* [DOCUMENT EXCERPT]
So faithful blog readers! I commit this day to continue to trust God! I have a wonderful husband who supports me, and desires for me to be free! I praise God for Steve!!! Thank you Jesus!! I have wonderful friends that I am hoping will walk beside me, asking how are you doing in this and holding me accountable to my promise today!
Will it be easy, probably not, but if God decides to bring immediate and complete healing I'm all for that!!! He can you know! Will it be without pain, boy I sure hope so, but I doubt it! But I need to keep trusting! He is faithful and His promises are forever!!!
If you are having the same feelings and would like to walk together with me, feel free to e-mail me at skjbvh4 - at - allcom - dot - net!
I just want to leave you with a couple of things that have spoken to me today! The first is from the Believing God Bible study I did a few years ago. I made the ladies who came a bookmark that had the covenant on it. Here it is:
I Covenant to Believe....
God is who He says He is....
God can do what He says He can do....
I am who God says I am....
I can do all things through Christ....
God's word is alive and active in Me....
The song History by Matthew West was God saying "put in behind you now, walk forward in FREEDOM!"

History - Matthew West

5 comments:

Mari said...

I like your new look! You know - I know a lot of people struggle with feeling likable - including me at times. I would have never thought that of you. You always appear confident and do well with taking charge. And of course there is the fact that you ARE likable! Those thoughts do come from Satan and I'm glad you realize it. God did a great job when He made you and I'm so glad to know you!

Cheryl said...

Oh Kim! I have struggles with the same thing. You know 2 Timothy 1:7 says that "GOD has not given us a spirit of fear, but of power and of love and of a sound mind." We can overcome this. You are just two darn sweet to be thinking those thoughts! Love the new look! Please pray for Lisa today as her youngest son had surgery on his ear. He made it fine but she needs us. Thanks and have a good evening!

Anonymous said...

What a honest post. You are not alone- I struggle with this too at times.
It is most definitely a lie from Satan. I know you didn't post this to have people give you warm fuzzies- BUT I want you to know without a doubt that you are 100% completely lovable. You are one of the sweetest people I know and I totally respect the way you live your faith every day.
Hugs!

Diane said...

Extracted page text data
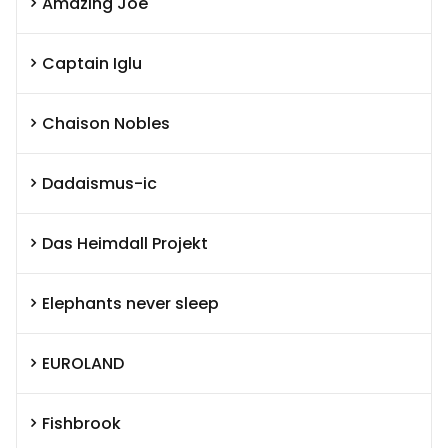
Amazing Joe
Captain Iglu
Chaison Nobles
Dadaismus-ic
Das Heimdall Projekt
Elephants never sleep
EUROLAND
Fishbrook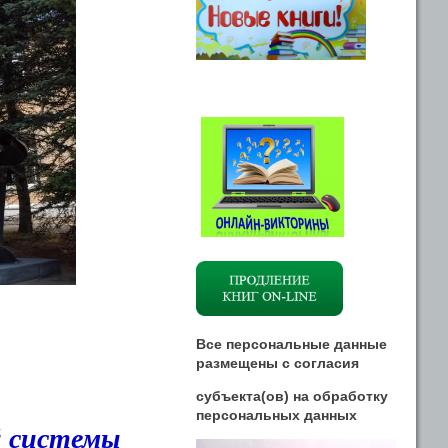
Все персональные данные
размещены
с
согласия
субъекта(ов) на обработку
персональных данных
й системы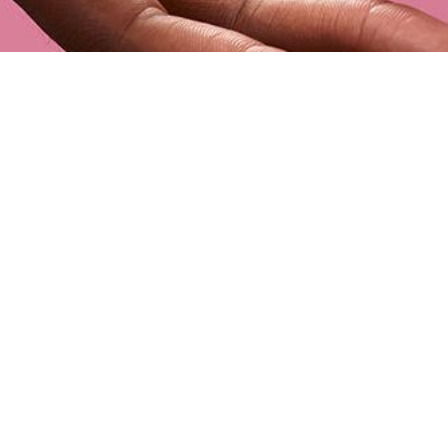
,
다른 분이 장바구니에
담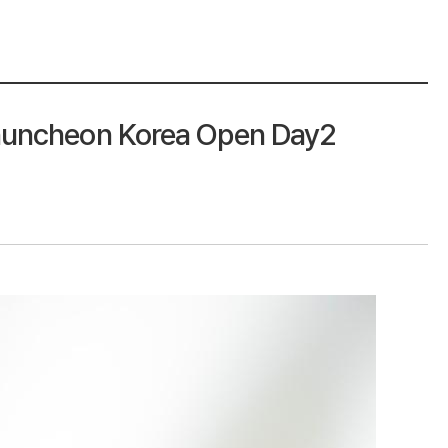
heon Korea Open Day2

--

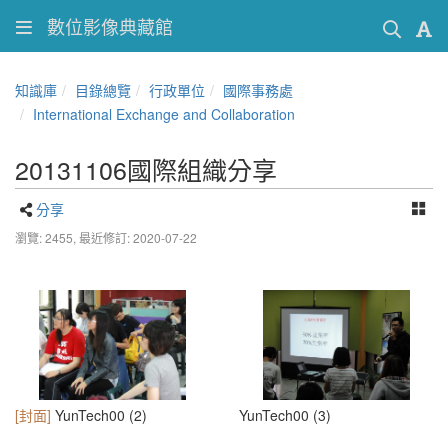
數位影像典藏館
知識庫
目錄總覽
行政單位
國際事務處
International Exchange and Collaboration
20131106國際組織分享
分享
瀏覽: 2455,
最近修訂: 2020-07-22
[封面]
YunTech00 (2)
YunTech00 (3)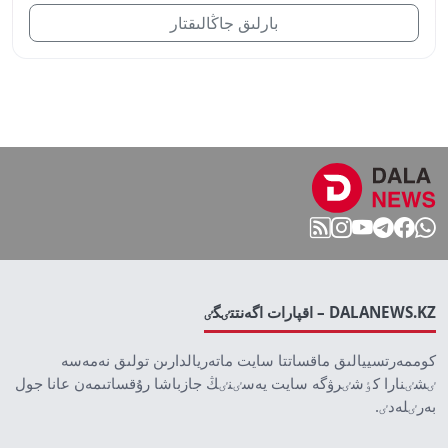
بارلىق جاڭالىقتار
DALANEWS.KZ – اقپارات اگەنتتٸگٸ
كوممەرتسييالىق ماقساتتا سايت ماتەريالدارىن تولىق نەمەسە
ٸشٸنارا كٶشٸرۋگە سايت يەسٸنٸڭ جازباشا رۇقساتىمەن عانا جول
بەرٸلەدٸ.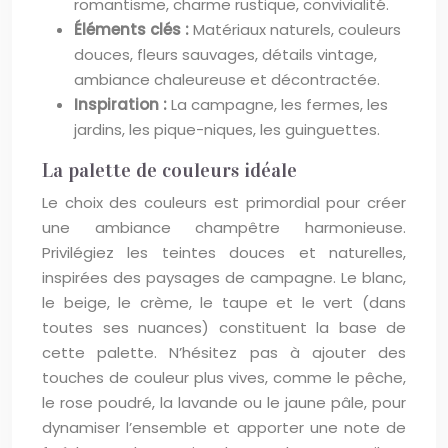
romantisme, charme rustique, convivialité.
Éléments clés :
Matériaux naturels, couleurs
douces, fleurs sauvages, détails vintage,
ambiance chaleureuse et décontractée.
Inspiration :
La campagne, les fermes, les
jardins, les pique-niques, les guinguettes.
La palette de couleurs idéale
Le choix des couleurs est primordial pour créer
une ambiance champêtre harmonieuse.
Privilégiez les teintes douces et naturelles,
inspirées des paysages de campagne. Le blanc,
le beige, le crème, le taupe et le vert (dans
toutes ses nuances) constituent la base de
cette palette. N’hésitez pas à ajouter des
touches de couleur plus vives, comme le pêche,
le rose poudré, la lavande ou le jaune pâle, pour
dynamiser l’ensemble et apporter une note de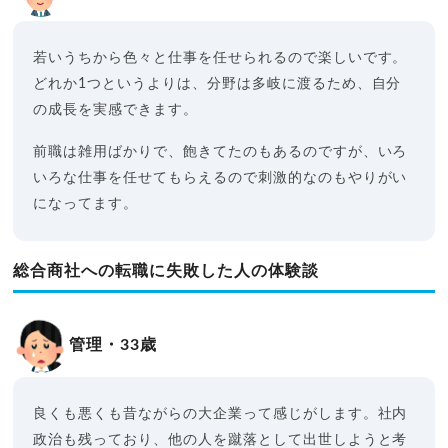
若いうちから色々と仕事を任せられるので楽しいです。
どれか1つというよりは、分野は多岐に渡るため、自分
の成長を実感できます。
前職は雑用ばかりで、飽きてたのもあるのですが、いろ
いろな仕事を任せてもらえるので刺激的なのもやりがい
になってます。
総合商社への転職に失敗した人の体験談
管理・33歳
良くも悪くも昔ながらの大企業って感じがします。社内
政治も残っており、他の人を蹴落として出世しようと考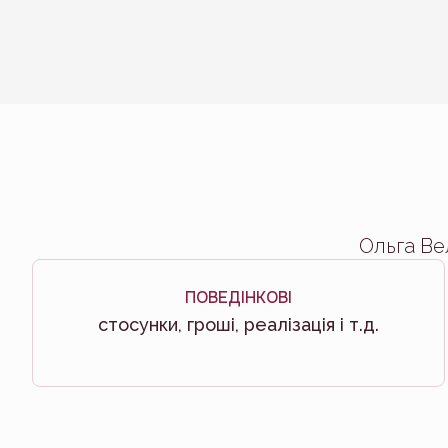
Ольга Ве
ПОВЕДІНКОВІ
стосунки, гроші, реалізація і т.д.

==

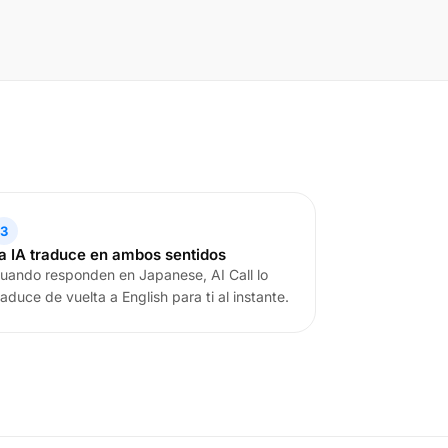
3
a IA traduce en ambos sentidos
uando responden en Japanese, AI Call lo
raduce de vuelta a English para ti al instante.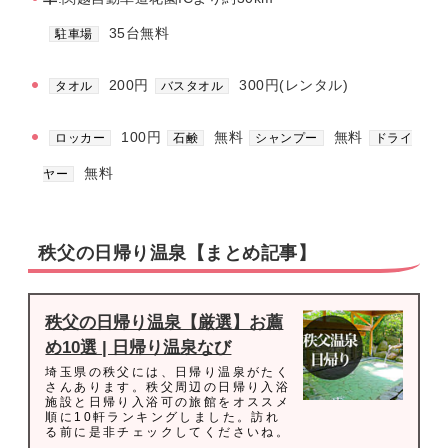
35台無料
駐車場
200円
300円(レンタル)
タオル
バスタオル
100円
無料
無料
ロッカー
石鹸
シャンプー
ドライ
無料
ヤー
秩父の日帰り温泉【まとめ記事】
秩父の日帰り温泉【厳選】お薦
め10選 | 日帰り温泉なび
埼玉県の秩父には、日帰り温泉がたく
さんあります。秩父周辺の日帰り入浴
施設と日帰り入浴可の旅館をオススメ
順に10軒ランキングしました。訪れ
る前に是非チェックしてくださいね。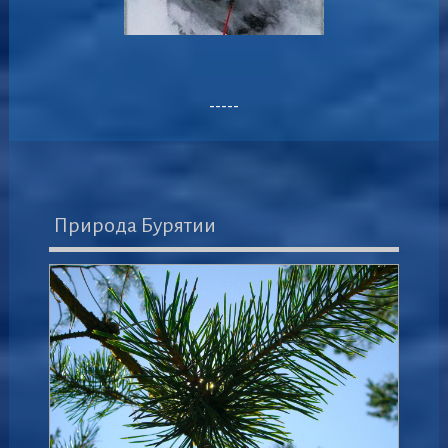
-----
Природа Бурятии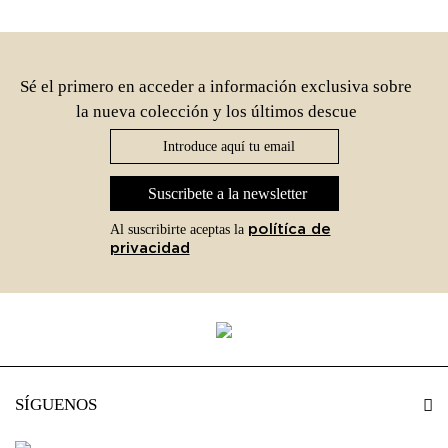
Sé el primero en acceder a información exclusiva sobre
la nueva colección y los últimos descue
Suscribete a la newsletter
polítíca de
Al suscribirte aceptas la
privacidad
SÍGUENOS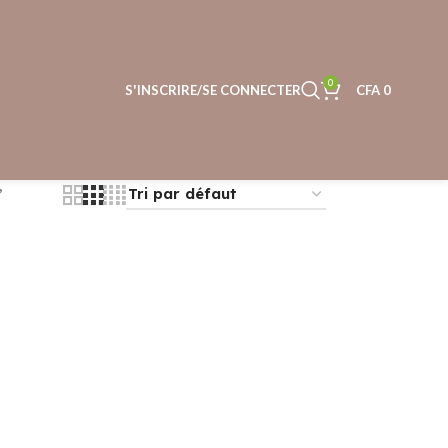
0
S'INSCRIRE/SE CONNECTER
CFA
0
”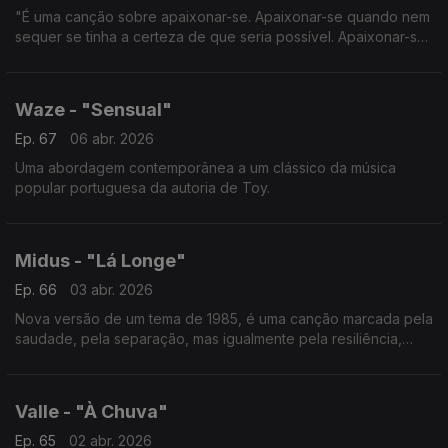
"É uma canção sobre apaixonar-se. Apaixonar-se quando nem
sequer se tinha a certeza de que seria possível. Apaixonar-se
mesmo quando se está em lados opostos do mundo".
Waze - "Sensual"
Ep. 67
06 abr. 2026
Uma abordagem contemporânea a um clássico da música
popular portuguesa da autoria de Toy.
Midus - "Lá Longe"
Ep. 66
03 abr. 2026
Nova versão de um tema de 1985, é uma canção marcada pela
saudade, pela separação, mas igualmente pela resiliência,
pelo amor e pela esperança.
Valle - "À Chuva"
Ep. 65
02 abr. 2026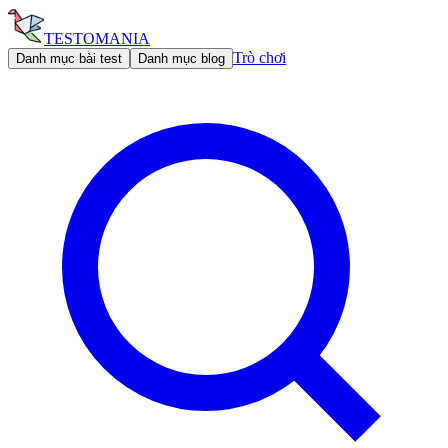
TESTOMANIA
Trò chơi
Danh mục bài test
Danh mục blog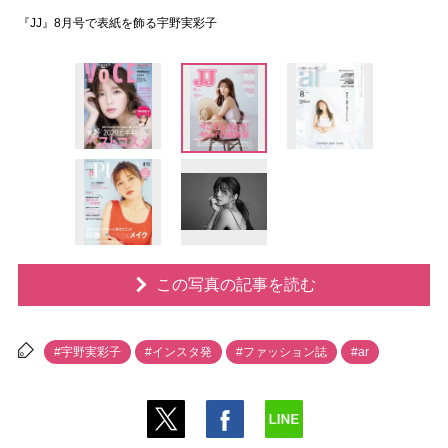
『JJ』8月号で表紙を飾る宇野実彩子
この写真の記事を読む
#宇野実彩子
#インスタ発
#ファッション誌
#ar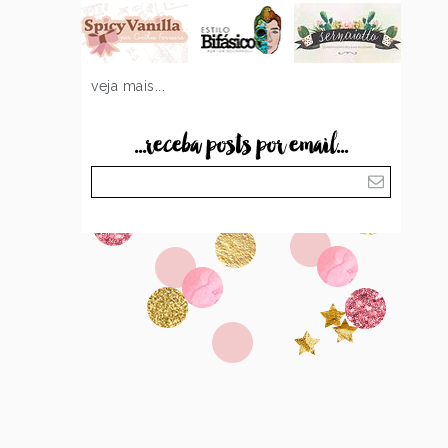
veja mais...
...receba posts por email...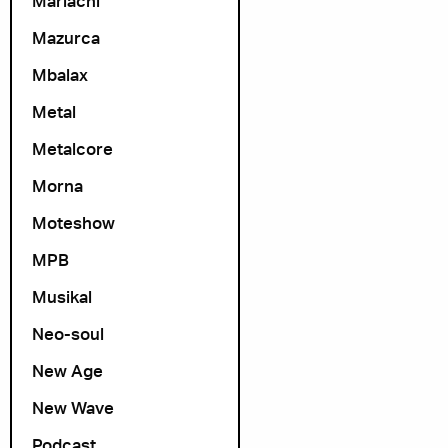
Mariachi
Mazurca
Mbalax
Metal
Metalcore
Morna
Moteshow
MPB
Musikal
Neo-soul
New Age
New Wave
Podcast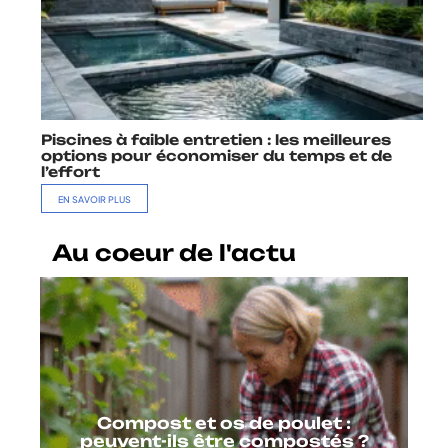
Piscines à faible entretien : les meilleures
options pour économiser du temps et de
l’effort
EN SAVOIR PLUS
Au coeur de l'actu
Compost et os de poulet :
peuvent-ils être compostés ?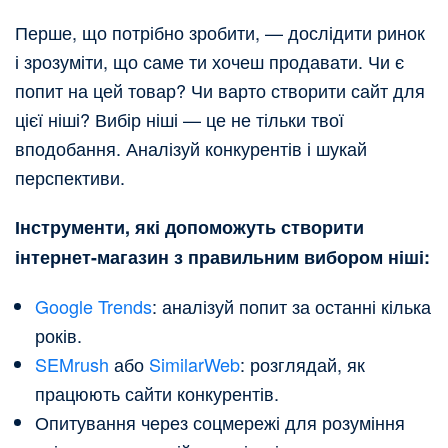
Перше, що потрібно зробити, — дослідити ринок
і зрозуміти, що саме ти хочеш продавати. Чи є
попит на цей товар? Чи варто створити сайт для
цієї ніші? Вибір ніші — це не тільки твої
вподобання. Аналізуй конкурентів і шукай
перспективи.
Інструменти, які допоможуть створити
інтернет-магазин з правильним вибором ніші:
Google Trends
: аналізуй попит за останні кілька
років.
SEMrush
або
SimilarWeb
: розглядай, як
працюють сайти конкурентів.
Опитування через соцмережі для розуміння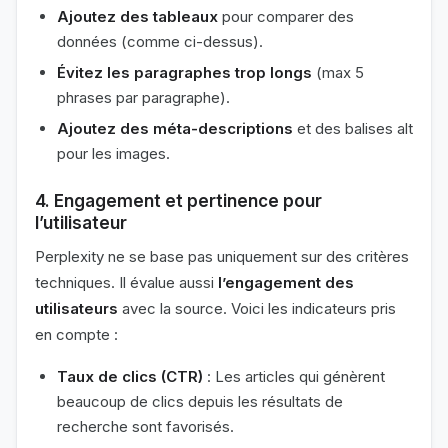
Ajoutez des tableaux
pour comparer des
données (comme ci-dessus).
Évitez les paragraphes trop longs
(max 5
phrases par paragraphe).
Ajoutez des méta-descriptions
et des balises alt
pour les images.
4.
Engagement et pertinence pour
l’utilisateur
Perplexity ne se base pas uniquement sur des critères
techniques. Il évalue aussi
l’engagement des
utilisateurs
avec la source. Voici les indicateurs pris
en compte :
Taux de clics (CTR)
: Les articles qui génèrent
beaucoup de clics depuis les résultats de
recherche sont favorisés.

* [TASKS FOR THIS EXERCISE]
[1] Summarize the blog post in two sentences.
[2] From the blog post, quote the passage starting with "If you are having" and going on through "says He is....".

* [RESULTS FOR EACH TASK]
[1] The writer commits to keep trusting God despite expecting the path to be hard and probably painful, praises a supportive husband named Steve, and asks friends for accountability. The post closes with a covenant from the Believing God Bible study and the song History by Matthew West, and commenters reply that they struggle with the same thing and affirm that the writer is likable.

[2]
If you are having the same feelings and would like to walk together with me, feel free to e-mail me at skjbvh4 - at - allcom - dot - net!
I just want to leave you with a couple of things that have spoken to me today! The first is from the Believing God Bible study I did a few years ago. I made the ladies who came a bookmark that had the covenant on it. Here it is:
I Covenant to Believe....
God is who He says He is....